____ Text passage
Picture a secure neighborhood in which families care for their homes, children, and property. If this well-kept neighborhood is suddenly home to an abandoned house with overgrown weeds and a broken window, the picturesque community is no longer quite as perfect. Suddenly and slowly, the stable community will begin to wane, and more broken windows will appear. Aside from broken windows, petty and violent crime will also appear. An area such as this is now prone to criminal activity and is no longer as secure as it once was.
And this is all due to one poorly maintained broken window, slight infraction that had a much bigger impact than anticipated.
A broken window is a small, but significant, sign that no one cares; it hints at the breakdown of civic controls.
The state of New Jersey funded a “Safe and Clean Neighborhoods Program” with the intention of improving the quality of life in twenty-eight communities by increasing foot patrol of police officers in the 1970s.
In an assessment of the program by the Police Foundation in Washington, D.C., it was found that citizens had a more positive view of the police officers, as the foot patrol increased the positive interactions with officers and residents of the communities. It is important to note that while crime rates did not actually decline, citizens reported feeling safer and more protected with the false belief that crime had actually been diminished. How is this possible? How can a neighborhood be perceived as safer if the level of crime had not changed? The answer is explained by the idea of “order-maintenance”.
________
_Problems to work on_
a. Please return the part of the broken windows passage that opens with the words containing "And this is" and closes with "in the 1970s.", copied exactly.
b. According to the broken windows passage, why does a single broken window have such a large effect on a neighborhood?
c. In the broken windows passage, how many communities was New Jersey's "Safe and Clean Neighborhoods Program" meant to improve?
____ Exercise data
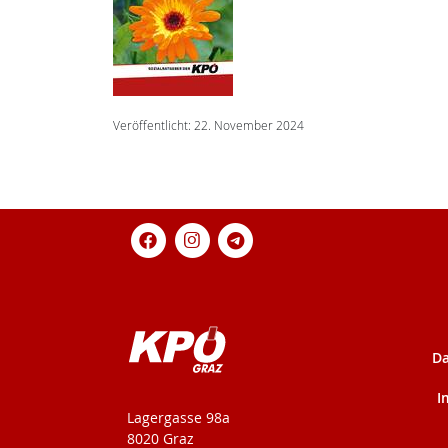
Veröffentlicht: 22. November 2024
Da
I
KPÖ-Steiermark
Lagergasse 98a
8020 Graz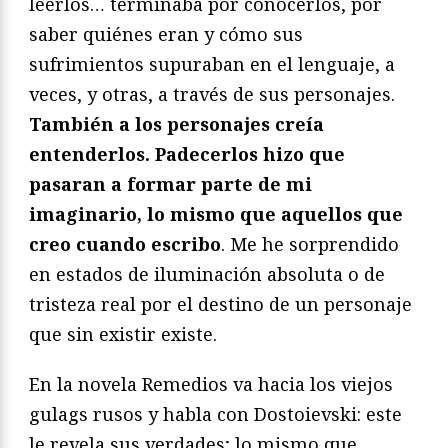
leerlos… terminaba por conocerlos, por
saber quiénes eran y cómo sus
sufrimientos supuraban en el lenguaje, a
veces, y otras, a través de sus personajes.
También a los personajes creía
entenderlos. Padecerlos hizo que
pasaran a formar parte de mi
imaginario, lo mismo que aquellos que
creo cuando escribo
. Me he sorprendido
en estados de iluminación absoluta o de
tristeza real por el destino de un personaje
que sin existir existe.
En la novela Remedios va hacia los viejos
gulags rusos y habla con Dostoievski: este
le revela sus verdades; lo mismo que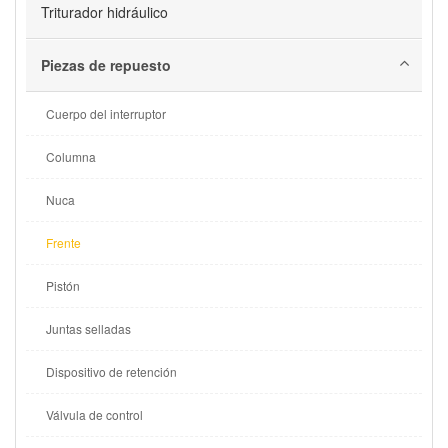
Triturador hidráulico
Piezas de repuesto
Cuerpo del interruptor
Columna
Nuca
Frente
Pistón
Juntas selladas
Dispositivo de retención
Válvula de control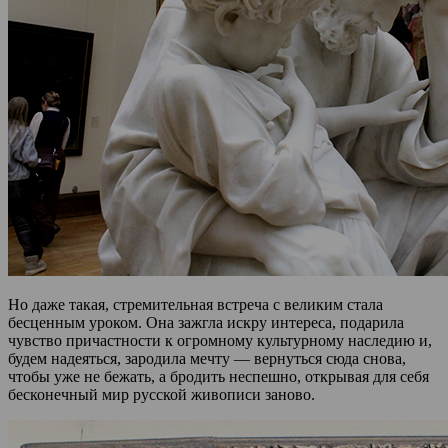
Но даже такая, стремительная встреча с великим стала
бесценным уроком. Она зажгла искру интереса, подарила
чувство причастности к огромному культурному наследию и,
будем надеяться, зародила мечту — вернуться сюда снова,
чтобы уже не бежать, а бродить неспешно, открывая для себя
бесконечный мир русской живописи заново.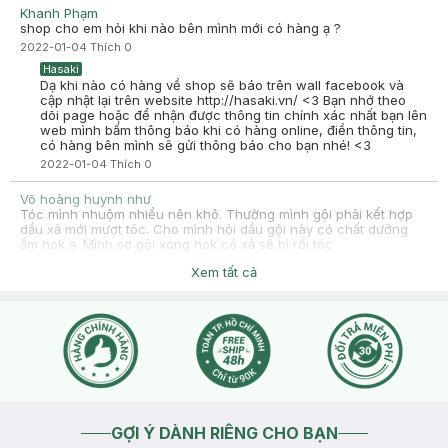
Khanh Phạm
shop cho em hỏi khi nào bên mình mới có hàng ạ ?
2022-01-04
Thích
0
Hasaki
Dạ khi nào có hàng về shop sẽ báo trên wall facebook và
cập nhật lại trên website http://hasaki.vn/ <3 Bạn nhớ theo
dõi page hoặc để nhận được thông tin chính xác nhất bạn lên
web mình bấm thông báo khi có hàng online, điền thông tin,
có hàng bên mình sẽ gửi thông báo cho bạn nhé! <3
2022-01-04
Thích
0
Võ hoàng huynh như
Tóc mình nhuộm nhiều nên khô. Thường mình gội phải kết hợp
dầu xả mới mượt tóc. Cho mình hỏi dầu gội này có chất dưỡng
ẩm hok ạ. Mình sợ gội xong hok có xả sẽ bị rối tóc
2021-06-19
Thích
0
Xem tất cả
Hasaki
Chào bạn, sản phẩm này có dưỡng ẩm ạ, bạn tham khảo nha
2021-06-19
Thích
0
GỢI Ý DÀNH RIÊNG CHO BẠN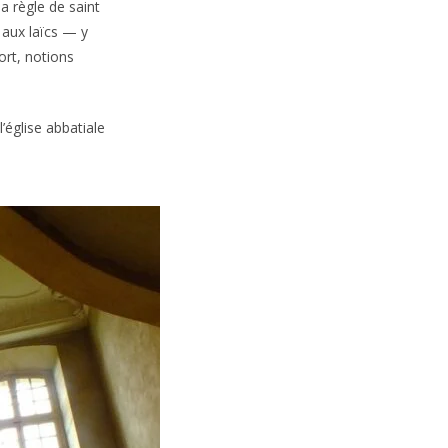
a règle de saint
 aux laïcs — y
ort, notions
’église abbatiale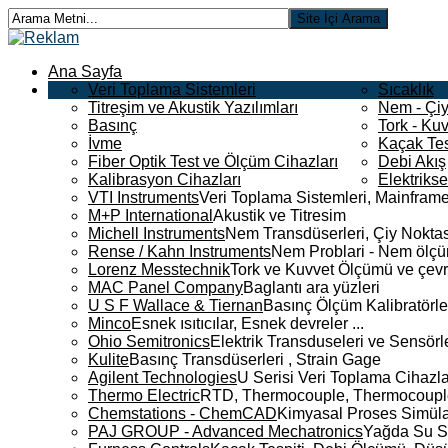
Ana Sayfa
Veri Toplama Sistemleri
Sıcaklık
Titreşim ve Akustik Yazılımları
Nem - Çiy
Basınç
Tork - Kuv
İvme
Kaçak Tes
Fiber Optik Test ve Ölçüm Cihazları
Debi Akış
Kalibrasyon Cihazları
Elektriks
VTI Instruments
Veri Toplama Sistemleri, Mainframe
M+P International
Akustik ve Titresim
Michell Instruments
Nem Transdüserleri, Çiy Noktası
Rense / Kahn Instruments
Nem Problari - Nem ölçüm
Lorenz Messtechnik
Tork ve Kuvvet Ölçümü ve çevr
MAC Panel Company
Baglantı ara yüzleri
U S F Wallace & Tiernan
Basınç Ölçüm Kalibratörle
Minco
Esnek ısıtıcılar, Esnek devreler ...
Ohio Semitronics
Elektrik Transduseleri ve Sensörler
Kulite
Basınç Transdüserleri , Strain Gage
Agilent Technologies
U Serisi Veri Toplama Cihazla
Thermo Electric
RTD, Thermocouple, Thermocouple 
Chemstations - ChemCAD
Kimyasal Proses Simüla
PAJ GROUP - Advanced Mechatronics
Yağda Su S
________
_Solutions below_
a.
And this is all due to one poorly maintained broken window, slight infraction that had a much bigger impact than anticipated.
A broken window is a small, but significant, sign that no one cares; it hints at the breakdown of civic controls.
The state of New Jersey funded a “Safe and Clean Neighborhoods Program” with the intention of improving the quality of life in twenty-eight communities by increasing foot patrol of police officers in the 1970s.

b. A broken window is a small but significant sign that no one cares, and it hints at the breakdown of civic controls. After it appears, the community begins to decline, and more broken windows, petty crime and violent crime follow.

c. Twenty-eight communities.